5、債務者会社の全従業員をもって組織されている富士電機労働組合と債務者会社との間で締結されている労働協約によると、「会社は所定の手続にしたがって昇格を行なう」(一七条)、「同一労働には同一賃金を支払う」(六三条二項)との定めがあって、資格、等級制度の運営は前述のごとき基準に従ってなされており、又両者の間では毎年賃金協定が結ばれ、給与の支給基準につき平均査定額と最低査定額とが決められていて、実際にも債務者会社は組合との協定に基づきその枠内で査定を行っていて、賃金の支給基準(特に基本給)と資格、等級制度とは深い関連がある。
このような事実関係及び制度の実際の運用状況からすると、債務者会社にあっては、標準的(これを平均的といいかえてもよい)な能力を有し、勤務成績や会社に対する貢献度も標準的な従業員については、資格、等級、給与につき標準的な取扱いを受ける期待的利益(期待権)を有していると考えられる。
そうして、債権者には先に述べたように勤務能力、成績等に標準を下まわるような格別な事情は存しないから、標準的な取扱いを受けるべきであり、そのような期待的利益を有しているのにも拘らず、前述のとおり思想、政党加入を理由とする差別的取扱いを受けてきたもので、これは労働基準法三条、民法九〇条に違反する違法な行為であるから、債権者は右期待的利益を違法に侵害されたことになる。
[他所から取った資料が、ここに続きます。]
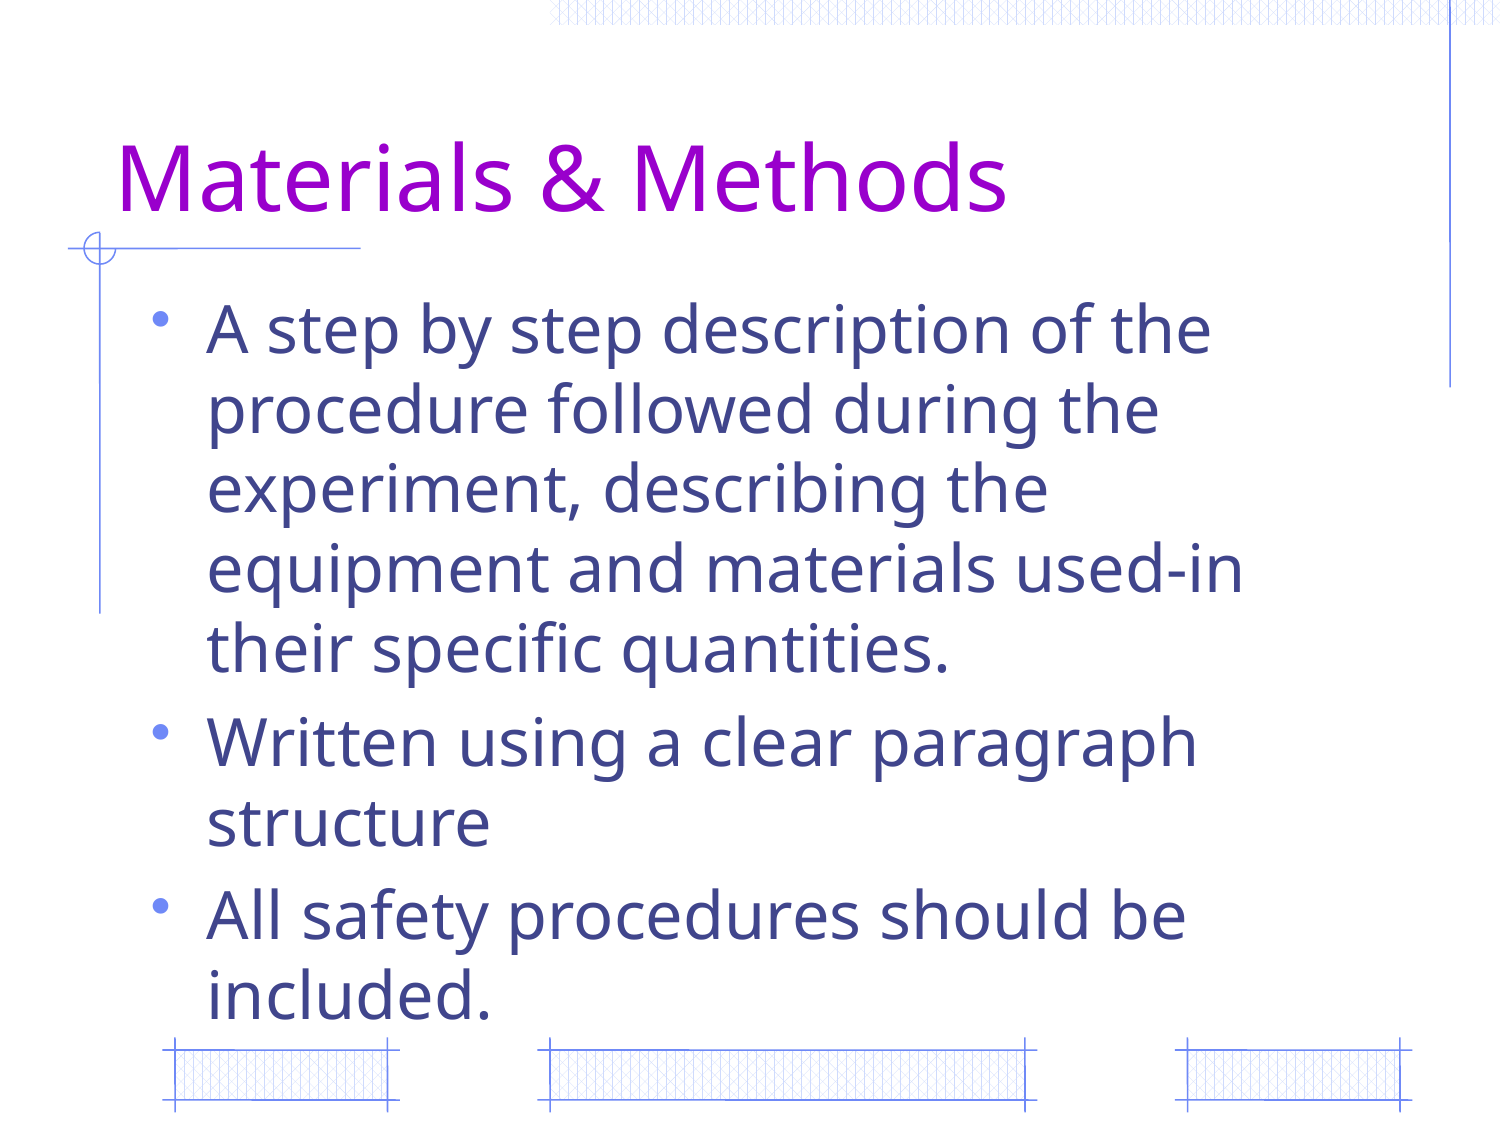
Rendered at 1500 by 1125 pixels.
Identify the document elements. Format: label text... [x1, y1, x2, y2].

6、債権者と標準者とのそれぞれにつき支払われた昭和四五年一二月以降同四八年一二月までの賞与額及び同四六年六月から同四九年三月までの賞与を除く給与額並びにその差額は別表(三)のとおりであり、従って債権者は債権者会社の不法行為により右差額と同額の金六三万九、四一七円の損害を被ったことになる。
二、保全の必要性
本件疎明資料によると次のことが一応認められる。
債権者は債務者会社から支給される賃金のみを生活の資として妻子二人を養っているところ、昭和四八年一一月から同四九年四月までの半年間における家計の収支は約二〇万円の支出超過(ただし、この間四万五、〇〇〇円の社内貯金をしている)で、その不足分は近親からの援助で賄っていて、同年五月から一〇月までの半年間においても、ほぼ同程度の支出超過(ただし、この間七万円の社内貯金をしている)が予想される状態にあり、右一年間の総収入は約二〇〇万円である。そして債権者の家族の生活ぶりは、債権者の経歴、年令、社会的地位からして平均的なものである。又債権者に対する低い査定は今後も継続して行われることが十分に予想される状況にある。
このような事情にインフレーションが昂進し、一般勤労者の生活が逼迫している最近の経済状勢を考慮すると、債権者ら家族の生活を維持していくために、前記損害額の全部について支払いを命ずるに緊急の必要があるというべきである。
よって本件申請は理由があるからこれを認容し、申請費用の負担につき民訴法八九条に従い、主文のとおり決定する。